The supporting centrepiece of the proposed planning scheme amendment is the Central City Design Guide which brings together the commercial, social and experiential aspirations of designers, developers and the broader city population.

The Central City Design Guide is a pictorial version of the Melbourne Planning Scheme and challenges many design and heritage beliefs by introducing a level of practical sophistication to improve the experience of the building users and the public, while affording a greater
level of planning clarity and certainty for the industry.

The Guide illustrates a number of key changes to the planning scheme that ‘draws a line in the sand’ and seeks for every development to strive for something better.

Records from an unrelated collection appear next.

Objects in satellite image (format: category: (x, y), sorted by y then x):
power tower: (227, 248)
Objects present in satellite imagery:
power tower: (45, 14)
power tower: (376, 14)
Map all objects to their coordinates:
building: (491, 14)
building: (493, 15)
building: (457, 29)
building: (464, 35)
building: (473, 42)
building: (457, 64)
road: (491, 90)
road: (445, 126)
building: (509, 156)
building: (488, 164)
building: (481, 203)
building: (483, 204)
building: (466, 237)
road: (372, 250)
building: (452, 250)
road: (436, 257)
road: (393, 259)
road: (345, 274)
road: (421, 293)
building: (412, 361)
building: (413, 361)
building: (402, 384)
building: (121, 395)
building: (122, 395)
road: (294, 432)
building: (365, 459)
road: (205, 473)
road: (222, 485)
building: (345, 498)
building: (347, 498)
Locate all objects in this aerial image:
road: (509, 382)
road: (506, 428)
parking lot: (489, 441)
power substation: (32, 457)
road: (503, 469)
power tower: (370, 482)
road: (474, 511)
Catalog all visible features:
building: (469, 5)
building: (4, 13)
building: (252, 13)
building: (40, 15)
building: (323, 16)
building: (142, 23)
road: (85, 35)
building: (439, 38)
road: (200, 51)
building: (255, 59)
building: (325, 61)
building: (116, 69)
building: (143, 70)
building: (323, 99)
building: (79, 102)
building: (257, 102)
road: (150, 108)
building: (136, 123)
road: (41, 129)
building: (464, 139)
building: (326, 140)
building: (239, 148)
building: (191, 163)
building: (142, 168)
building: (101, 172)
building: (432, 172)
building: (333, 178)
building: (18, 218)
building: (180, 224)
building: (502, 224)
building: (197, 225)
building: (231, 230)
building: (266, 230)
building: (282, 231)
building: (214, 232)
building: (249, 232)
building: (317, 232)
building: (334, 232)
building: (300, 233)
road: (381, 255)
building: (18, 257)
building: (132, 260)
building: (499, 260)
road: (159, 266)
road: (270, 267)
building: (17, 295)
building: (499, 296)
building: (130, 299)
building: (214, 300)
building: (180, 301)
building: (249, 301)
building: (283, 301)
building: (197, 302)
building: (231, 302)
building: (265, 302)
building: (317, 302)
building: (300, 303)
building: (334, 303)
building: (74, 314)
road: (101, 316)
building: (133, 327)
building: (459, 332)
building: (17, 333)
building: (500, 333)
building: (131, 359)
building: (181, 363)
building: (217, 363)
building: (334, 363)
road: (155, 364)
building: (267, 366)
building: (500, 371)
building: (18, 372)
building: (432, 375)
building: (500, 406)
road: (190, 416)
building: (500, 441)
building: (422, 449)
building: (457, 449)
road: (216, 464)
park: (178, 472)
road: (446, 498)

Graphically prescriptive, the Planning Scheme Amendment and the Central City Design Guide rules out above ground parking, introduces new rules to limit services and utilities at the ground level as well as requiring applicants to lodge detailed 1:20 drawings specifying a building’s ‘street level pedigree.’

Feedback during the proposed amendment’s exhibition period has been positive with developers, designers and the public actively supporting the proposed planning change.

High Trust – Low Fear Design

Councils are acutely aware that lost time during the application processes ultimately costs developers and that every additional cost potentially impacts opportunities associated with other policy intentions, such as the creation of affordable housing. Resilient, articulate and timely consideration of planning applications is recognised as an important mutual obligation in order to encourage and foster high quality investment in good design.

The Central City Design Guide will help to facilitate this outcome by offering a visual presentation of the controls, within a catalogue of undesired features and sought-after forms.

It expresses and defines those aspects normally only achieved through prolonged and complex planning approval negotiations while also promoting a greater level of confidence in public consultation.

Genuine engagement and consultation is about creating a high-trust, low-fear relationship with the community that is factual and less prone to subjective or uninformed debate. The Central City Design Guide will greatly assist developers and designers to accurately communicate
their proposals.

While there may have been some initial concern that design rules could stifle creativity and innovation, these concerns have given way to support and agreement that the parameters being set by the proposed planning scheme amendment will set a higher benchmark while continuing to support and enable a diversity of design approaches.

To help deliver high quality buildings and spaces the City of Melbourne is also investing in design professionals to support expert design review processes, and is investigating the benefits design awards programs and competitive design processes to incentivise design excellence.

A new building should give back to the city more than it takes. Melbourne is famous for its beautiful shop fronts, especially along Collins and Bourke Streets. We want to extend that experience to other quarters of the City. But more than anything, there is a desire to change the building culture in Melbourne.

Average is no longer good enough when it comes to architecture, design and urban amenity. Average does not ‘cut it’ in the world’s most liveable city.

As an organisation that seeks to champion good design, The City of Melbourne wants to inspire and encourage investment in architecture and design.

With the central city of Melbourne hosting almost one  million people a day, it makes more economic sense than ever to create a great city at the eye level. The global knowledge economy is driven by cities filled with footloose workers who demand high quality urban design
and liveability. Fortunately for Melbourne, we have a unique and distinctive combination of both.

Now, the challenge is to take it to the next level and the Central City Design Guide will herald a cultural change in Melbourne’s heart that emphasises that ‘average or ugly’ is no longer good enough for our city!